Spring Boot Actuator is a sub-project of the Spring Boot framework that provides production-ready features to help you monitor and manage your application. It also helps you to audited and health information about your application. Spring Boot Actuator is not enabled by default. You need to use the @EnableAutoConfiguration
or @SpringBootApplication
annotations to enable it.
To enable Spring Boot Actuator in your Spring Boot application, you need to add the spring-boot-starter-actuator
dependency to your pom.xml
file:
<dependency>
<groupId>org.springframework.boot</groupId>
<artifactId>spring-boot-starter-actuator</artifactId>
</dependency>
You can also enable Spring Boot Actuator in your application by adding the following properties to your application.properties
file:
management.endpoints.web.exposure.include=*
management.endpoint.health.show-details=always
Spring Boot Actuator provides a number of production-ready endpoints that you can use to monitor and manage your application. The following table lists the most important endpoints:
Endpoint | Description |
---|---|
/health |
Displays application health information (defaults to UP ). |
/info |
Displays arbitrary application info. |
/metrics |
Displays application metrics information. |
/trace |
Displays application trace information. |
/dump |
Performs a thread dump. |
/jolokia |
Exposes JMX beans over HTTP (requires jolokia-core ). |
/logfile |
Returns the contents of the logfile (if logging is configured). |
/refresh |
Refresh application and configuration caches. |
/flyway |
Shows any Flyway database migrations that have been applied. |
/liquibase |
Shows any Liquibase database migrations that have been applied. |
The /health
and /info
endpoints are secured by default.

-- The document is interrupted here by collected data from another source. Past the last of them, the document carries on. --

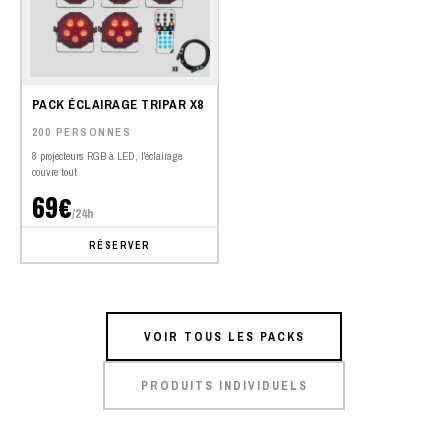
PACK ÉCLAIRAGE TRIPAR X8
200 PERSONNES
8 projecteurs RGB à LED, l'éclairage
couvre tout
69€
/24h
RÉSERVER
VOIR TOUS LES PACKS
PRODUITS INDIVIDUELS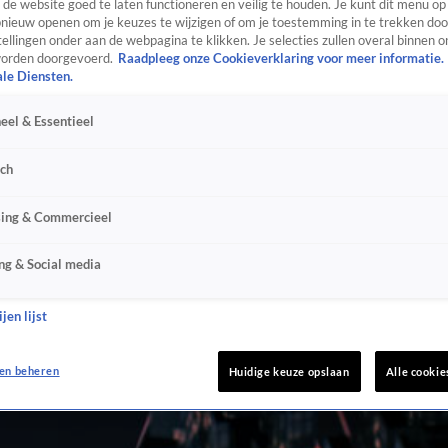
de website goed te laten functioneren en veilig te houden. Je kunt dit menu op
ieuw openen om je keuzes te wijzigen of om je toestemming in te trekken door
ellingen onder aan de webpagina te klikken. Je selecties zullen overal binnen o
orden doorgevoerd.
Raadpleeg onze Cookieverklaring voor meer informatie.
ale Diensten.
eel & Essentieel
sch
sing & Commercieel
ng & Social media
jen lijst
en beheren
Huidige keuze opslaan
Alle cookie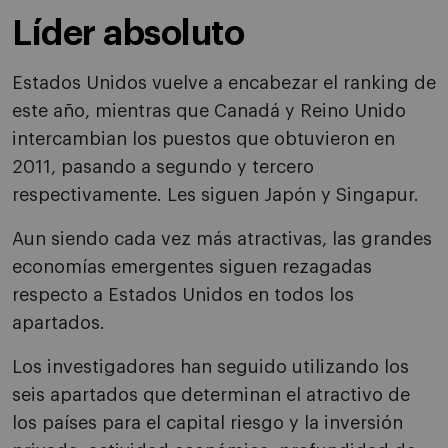
Líder absoluto
Estados Unidos vuelve a encabezar el ranking de
este año, mientras que Canadá y Reino Unido
intercambian los puestos que obtuvieron en
2011, pasando a segundo y tercero
respectivamente. Les siguen Japón y Singapur.
Aun siendo cada vez más atractivas, las grandes
economías emergentes siguen rezagadas
respecto a Estados Unidos en todos los
apartados.
Los investigadores han seguido utilizando los
seis apartados que determinan el atractivo de
los países para el capital riesgo y la inversión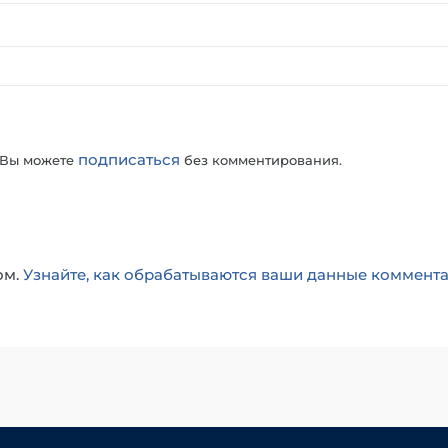
подписаться
 Вы можете
без комментирования.
ом.
Узнайте, как обрабатываются ваши данные коммент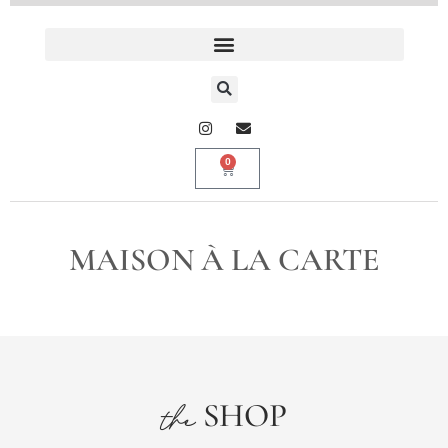
0
MAISON À LA CARTE
SHOP
the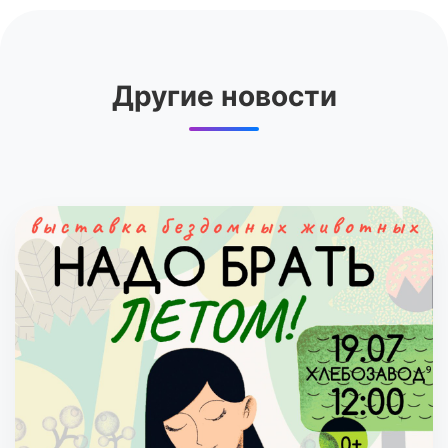
Другие новости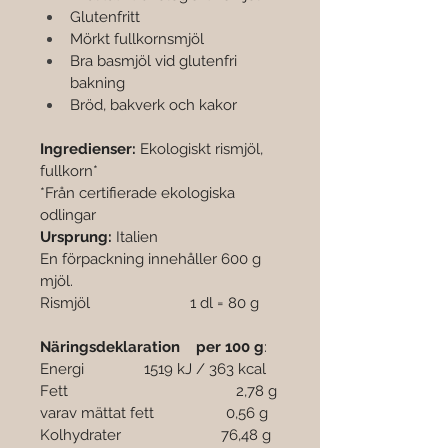
Glutenfritt
Mörkt fullkornsmjöl
Bra basmjöl vid glutenfri 
bakning
Bröd, bakverk och kakor
Ingredienser: 
Ekologiskt rismjöl, 
fullkorn*
*Från certifierade ekologiska 
odlingar
Ursprung: 
Italien
En förpackning innehåller 600 g 
mjöl.
Rismjöl                         1 dl = 80 g
Näringsdeklaration    per 100 g
:
Energi               1519 kJ / 363 kcal
Fett                                          2,78 g
varav mättat fett                  0,56 g
Kolhydrater                         76,48 g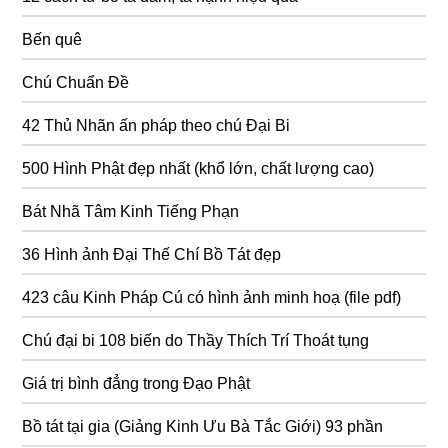
Bến quê
Chú Chuẩn Đề
42 Thủ Nhãn ấn pháp theo chú Đại Bi
500 Hình Phật đẹp nhất (khổ lớn, chất lượng cao)
Bát Nhã Tâm Kinh Tiếng Phạn
36 Hình ảnh Đại Thế Chí Bồ Tát đẹp
423 câu Kinh Pháp Cú có hình ảnh minh hoạ (file pdf)
Chú đại bi 108 biến do Thầy Thích Trí Thoát tụng
Giá trị bình đẳng trong Đạo Phật
Bồ tát tại gia (Giảng Kinh Ưu Bà Tắc Giới) 93 phần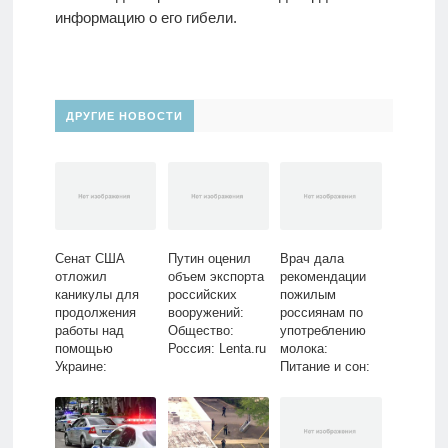
информацию о его гибели.
ДРУГИЕ НОВОСТИ
Сенат США
Путин оценил
Врач дала
отложил
объем экспорта
рекомендации
каникулы для
российских
пожилым
продолжения
вооружений:
россиянам по
работы над
Общество:
употреблению
помощью
Россия: Lenta.ru
молока:
Украине:
Питание и сон:
Политика: Мир:
Забота о себе:
Lenta.ru
Lenta.ru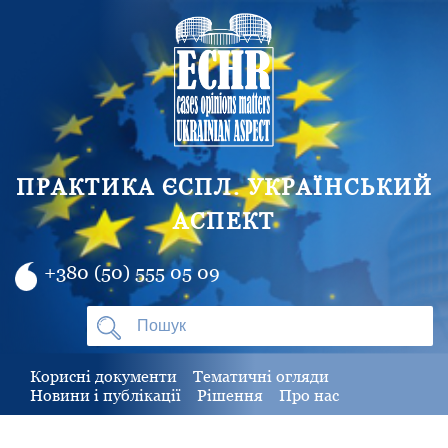
ПРАКТИКА ЄСПЛ. УКРАЇНСЬКИЙ
АСПЕКТ
+380 (50) 555 05 09
Корисні документи
Тематичні огляди
Новини і публікації
Рішення
Про нас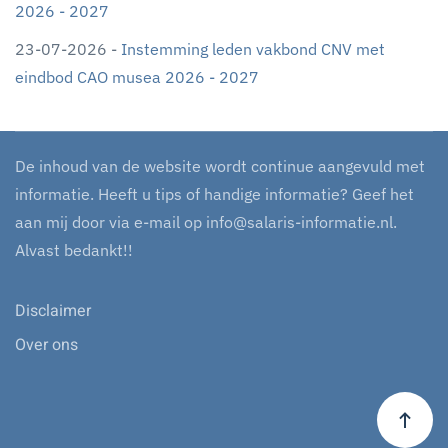
2026 - 2027
23-07-2026 -
Instemming leden vakbond CNV met
eindbod CAO musea 2026 - 2027
De inhoud van de website wordt continue aangevuld met
informatie. Heeft u tips of handige informatie? Geef het
aan mij door via e-mail op
info@salaris-informatie.nl
.
Alvast bedankt!!
Disclaimer
Over ons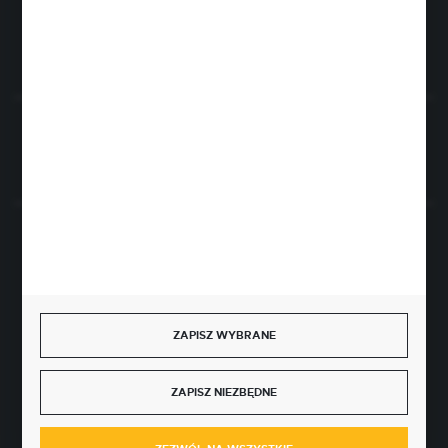
FORMULARZ KONTAKTOWY
Rozpocznij zwrot produktu:
ODSTĄP OD UMOWY TUTAJ
BEZPIECZNE PŁATNOŚCI
ZAPISZ WYBRANE
SZYBKA DOSTAWA
ZAPISZ NIEZBĘDNE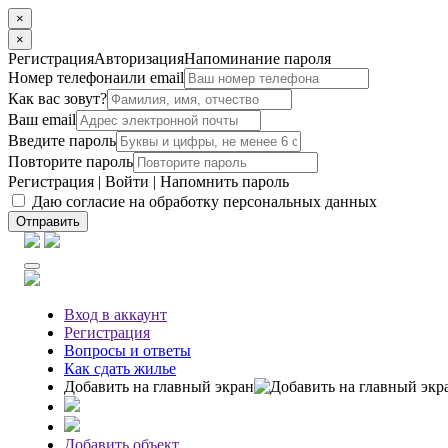
×
×
Регистрация
Авторизация
Напоминание пароля
Номер телефона
или email
Как вас зовут?
Ваш email
Введите пароль
Повторите пароль
Регистрация
|
Войти
|
Напомнить пароль
Даю согласие на обработку персональных данных
Отправить
Вход
в аккаунт
Регистрация
Вопросы
и ответы
Как сдать жилье
Добавить на главный экран
Добавить объект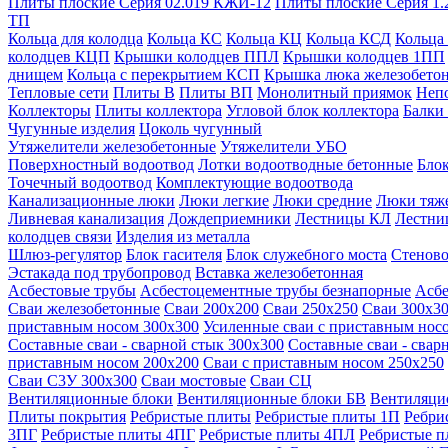
Плиты плоские Серия 02.019 КЖИ-12
Плиты плоские Серия 1.
ТП
Кольца для колодца
Кольца КС
Кольца КЦ
Кольца КСД
Кольца
колодцев КЦП
Крышки колодцев ППЛ
Крышки колодцев 1ПП
днищем
Кольца с перекрытием КСП
Крышка люка железобето
Тепловые сети
Плиты В
Плиты ВП
Монолитный приямок
Неп
Коллекторы
Плиты коллектора
Угловой блок коллектора
Балки
Чугунные изделия
Цоколь чугунный
Утяжелители железобетонные
Утяжелители УБО
Поверхностный водоотвод
Лотки водоотводные бетонные
Блок
Точечный водоотвод
Комплектующие водоотвода
Канализационные люки
Люки легкие
Люки средние
Люки тяж
Ливневая канализация
Дождеприемники
Лестницы КЛ
Лестни
колодцев связи
Изделия из металла
Шлюз-регулятор
Блок гасителя
Блок служебного моста
Стеново
Эстакада под трубопровод
Вставка железобетонная
Асбестовые трубы
Асбестоцементные трубы безнапорные
Асбе
Сваи железобетонные
Сваи 200х200
Сваи 250х250
Сваи 300х3
приставным носом 300х300
Усиленные сваи с приставным нос
Составные сваи - сварной стык 300х300
Составные сваи - свар
приставным носом 200х200
Сваи с приставным носом 250х250
Сваи С3У 300х300
Сваи мостовые
Сваи СЦ
Вентиляционные блоки
Вентиляционные блоки БВ
Вентиляци
Плиты покрытия
Ребристые плиты
Ребристые плиты 1П
Ребри
3ПГ
Ребристые плиты 4ПГ
Ребристые плиты 4ПЛ
Ребристые 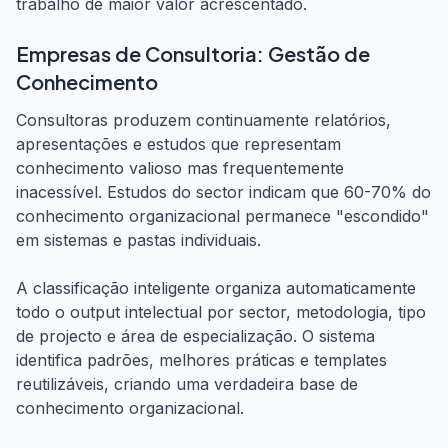
trabalho de maior valor acrescentado.
Empresas de Consultoria: Gestão de
Conhecimento
Consultoras produzem continuamente relatórios,
apresentações e estudos que representam
conhecimento valioso mas frequentemente
inacessível. Estudos do sector indicam que 60-70% do
conhecimento organizacional permanece "escondido"
em sistemas e pastas individuais.
A classificação inteligente organiza automaticamente
todo o output intelectual por sector, metodologia, tipo
de projecto e área de especialização. O sistema
identifica padrões, melhores práticas e templates
reutilizáveis, criando uma verdadeira base de
conhecimento organizacional.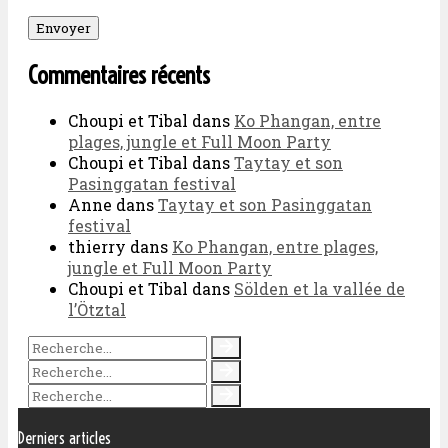
Commentaires récents
Choupi et Tibal
dans
Ko Phangan, entre
plages, jungle et Full Moon Party
Choupi et Tibal
dans
Taytay et son
Pasinggatan festival
Anne
dans
Taytay et son Pasinggatan
festival
thierry
dans
Ko Phangan, entre plages,
jungle et Full Moon Party
Choupi et Tibal
dans
Sölden et la vallée de
l’Ötztal
Derniers articles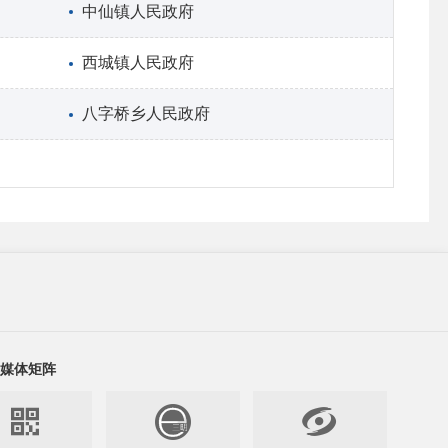
中仙镇人民政府
西城镇人民政府
八字桥乡人民政府
媒体矩阵

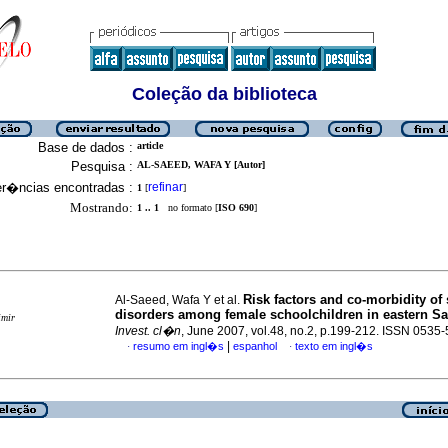
Coleção da biblioteca
Base de dados :
article
Pesquisa :
AL-SAEED, WAFA Y [Autor]
er�ncias encontradas :
refinar
1
[
]
Mostrando:
1 .. 1
no formato [
ISO 690
]
Risk factors and co-morbidity of 
Al-Saeed, Wafa Y et al.
disorders among female schoolchildren in eastern Sa
imir
Invest. cl�n
, June 2007, vol.48, no.2, p.199-212. ISSN 0535
|
resumo em ingl�s
espanhol
texto em ingl�s
·
·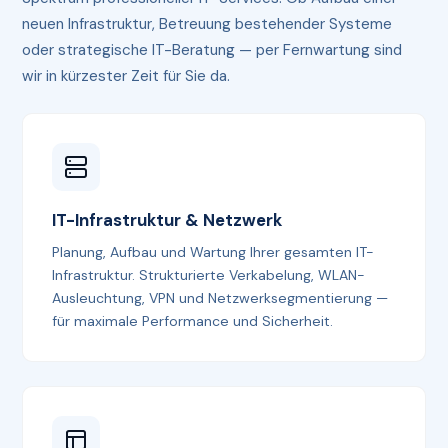
neuen Infrastruktur, Betreuung bestehender Systeme
oder strategische IT-Beratung — per Fernwartung sind
wir in kürzester Zeit für Sie da.
IT-Infrastruktur & Netzwerk
Planung, Aufbau und Wartung Ihrer gesamten IT-
Infrastruktur. Strukturierte Verkabelung, WLAN-
Ausleuchtung, VPN und Netzwerksegmentierung —
für maximale Performance und Sicherheit.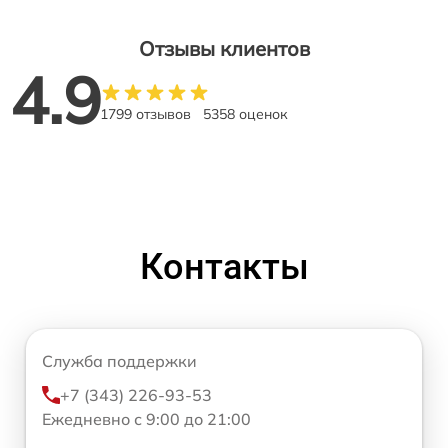
Отзывы клиентов
4.9
1799 отзывов
5358 оценок
Контакты
Служба поддержки
+7 (343) 226-93-53
Ежедневно с 9:00 до 21:00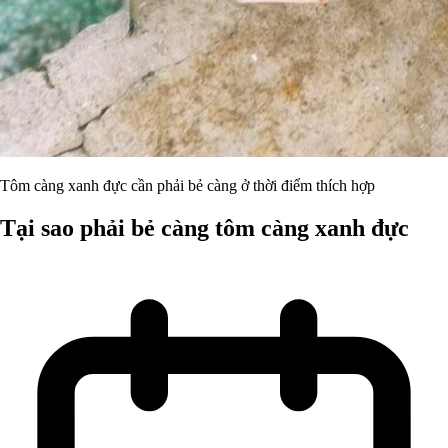
Tôm càng xanh đực cần phải bẻ càng ở thời điểm thích hợp
Tại sao phải bẻ càng tôm càng xanh đực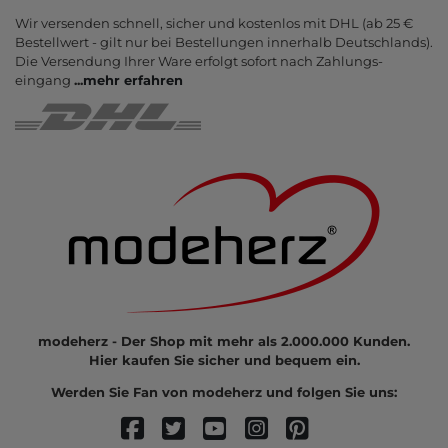
Wir versenden schnell, sicher und kostenlos mit DHL (ab 25 €
Bestell­wert - gilt nur bei Bestel­lungen inner­halb Deutsch­lands).
Die Ver­sendung Ihrer Ware er­folgt sofort nach Zahlungs­
eingang
...
mehr erfahren
modeherz - Der Shop mit mehr als 2.000.000 Kunden.
Hier kaufen Sie sicher und bequem ein.
Werden Sie Fan von modeherz und folgen Sie uns: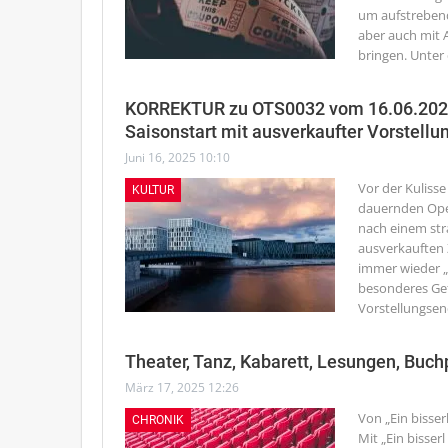
um aufstreben
aber auch mit
bringen. Unter
KORREKTUR zu OTS0032 vom 16.06.2025:
Saisonstart mit ausverkaufter Vorstellu
Juni 16, 2025 10:10
Vor der Kulisse
KULTUR
dauernden Ope
nach einem str
ausverkauften 
immer wieder „g
besonderes Gef
Vorstellungsen
Theater, Tanz, Kabarett, Lesungen, Buc
März 17, 2025 12:26
Von „Ein bisser
CHRONIK
Mit „Ein bisser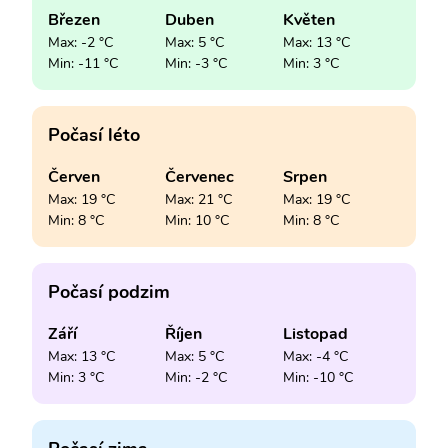
Březen
Duben
Květen
Max: -2 °C
Max: 5 °C
Max: 13 °C
Min: -11 °C
Min: -3 °C
Min: 3 °C
Počasí léto
Červen
Červenec
Srpen
Max: 19 °C
Max: 21 °C
Max: 19 °C
Min: 8 °C
Min: 10 °C
Min: 8 °C
Počasí podzim
Září
Říjen
Listopad
Max: 13 °C
Max: 5 °C
Max: -4 °C
Min: 3 °C
Min: -2 °C
Min: -10 °C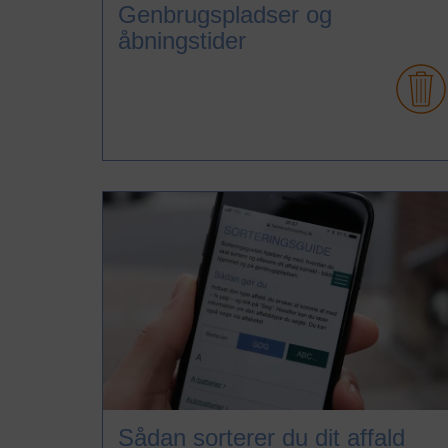
Genbrugspladser og
åbningstider
Sådan sorterer du dit affald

To make them publicly accessible, you need to add the following properties to your application.properties
file:
management.security.enabled=false
Spring Boot Actuator provides a number of ways that you can customize its behavior.
By default, Spring Boot Actuator uses port 8080
for the management server. You can change this by adding the following property to your application.properties
file:
management.server.port=<port>
By default, Spring Boot Actuator uses the /actuator
path for the management server. You can change this by adding the following property to your application.properties
file:
management.server.servlet.path=/<path>
By default, Spring Boot Actuator uses the endpoint IDs from the table above. You can change these by adding the following property to your application.properties
file:
management.endpoints.web.exposure.include=<endpoint1>,<endpoint2>,...
By default, Spring Boot Actuator uses the endpoint paths from the table above. You can change these by adding the following property to your application.properties
file:
management.endpoint.<endpoint>.path=/<path>
By default, Spring Boot Actuator exposes sensitive information in the endpoint response bodies. You can change this by adding the following property to your application.properties
file:
management.endpoint.health.show-details=<value>
Where <value>
can be one of the following:
Value | Description |
---|---|
always |
Always show details. |
never |
Never show details. |
when_authorized |
Show details when the user is authorized. |
By default, Spring Boot Actuator uses HTTP Basic authentication for the endpoints. You can change this by adding the following property to your application.properties
file:
management.security.enabled=false
By default, Spring Boot Actuator uses the username user
and password password
for the endpoints. You can change these by adding the following properties to your application.properties
file:
management.security.user.name=<username>
management.security.user.password=<password>
In this article, we've looked at how to use the Spring Boot Actuator to monitor and manage your application. We've also seen how to customize the Actuator's behavior.